AVAILABLE DATA =>

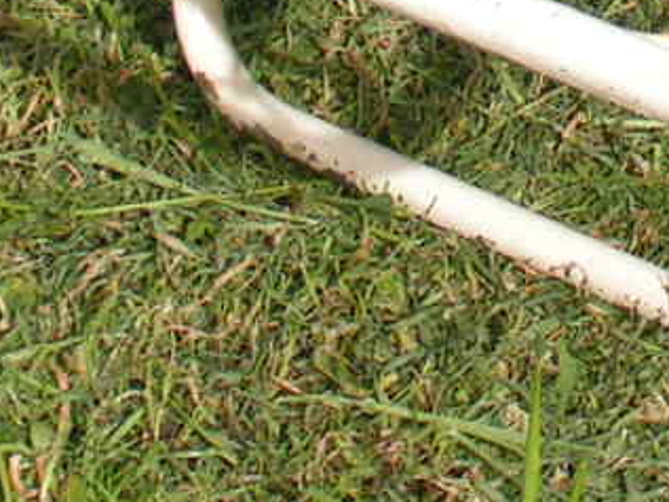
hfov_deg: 7.7
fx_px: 4911
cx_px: 728
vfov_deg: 5.8
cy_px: -386
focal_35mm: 254
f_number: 5
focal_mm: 9.7
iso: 50
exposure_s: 1/400
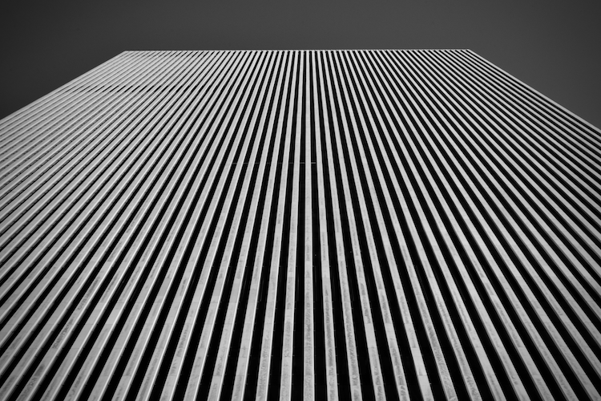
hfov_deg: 41.1
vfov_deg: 28.1
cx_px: 300
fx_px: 801
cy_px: 200
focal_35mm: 48
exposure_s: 1/160
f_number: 25
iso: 1000
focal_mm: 32
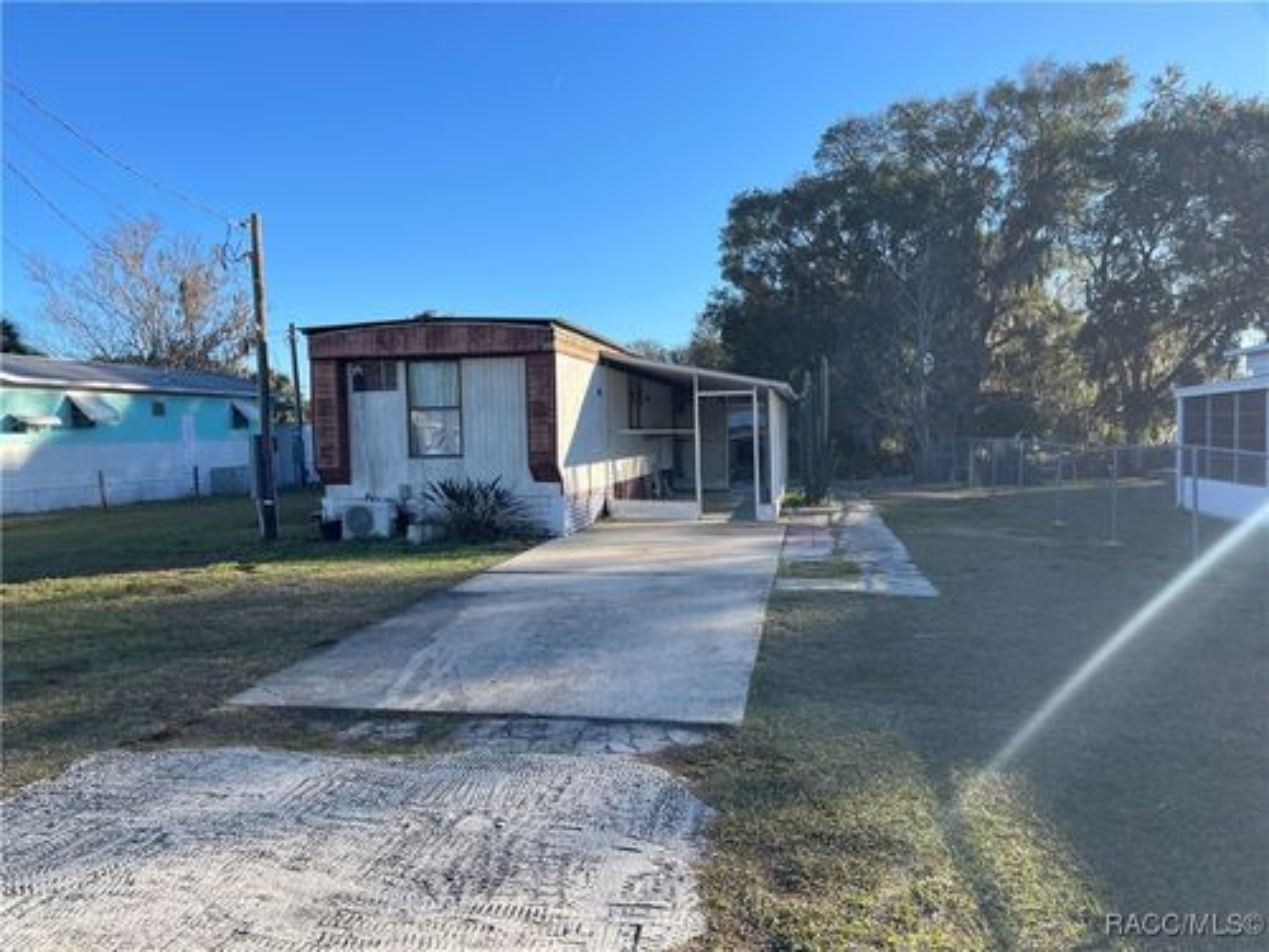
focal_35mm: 26
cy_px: 476
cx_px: 634
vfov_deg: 53.1
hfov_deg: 67.3
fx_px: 953
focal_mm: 4.2
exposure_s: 1/1795
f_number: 1.6
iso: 32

WHAT TO DO => Return the data exactly. Do not carry over any images.

PROBLEM SOLUTION =>
hfov_deg: 7.7
fx_px: 4911
cx_px: 728
vfov_deg: 5.8
cy_px: -386
focal_35mm: 254
f_number: 5
focal_mm: 9.7
iso: 50
exposure_s: 1/400
hfov_deg: 41.1
vfov_deg: 28.1
cx_px: 300
fx_px: 801
cy_px: 200
focal_35mm: 48
exposure_s: 1/160
f_number: 25
iso: 1000
focal_mm: 32
focal_35mm: 26
cy_px: 476
cx_px: 634
vfov_deg: 53.1
hfov_deg: 67.3
fx_px: 953
focal_mm: 4.2
exposure_s: 1/1795
f_number: 1.6
iso: 32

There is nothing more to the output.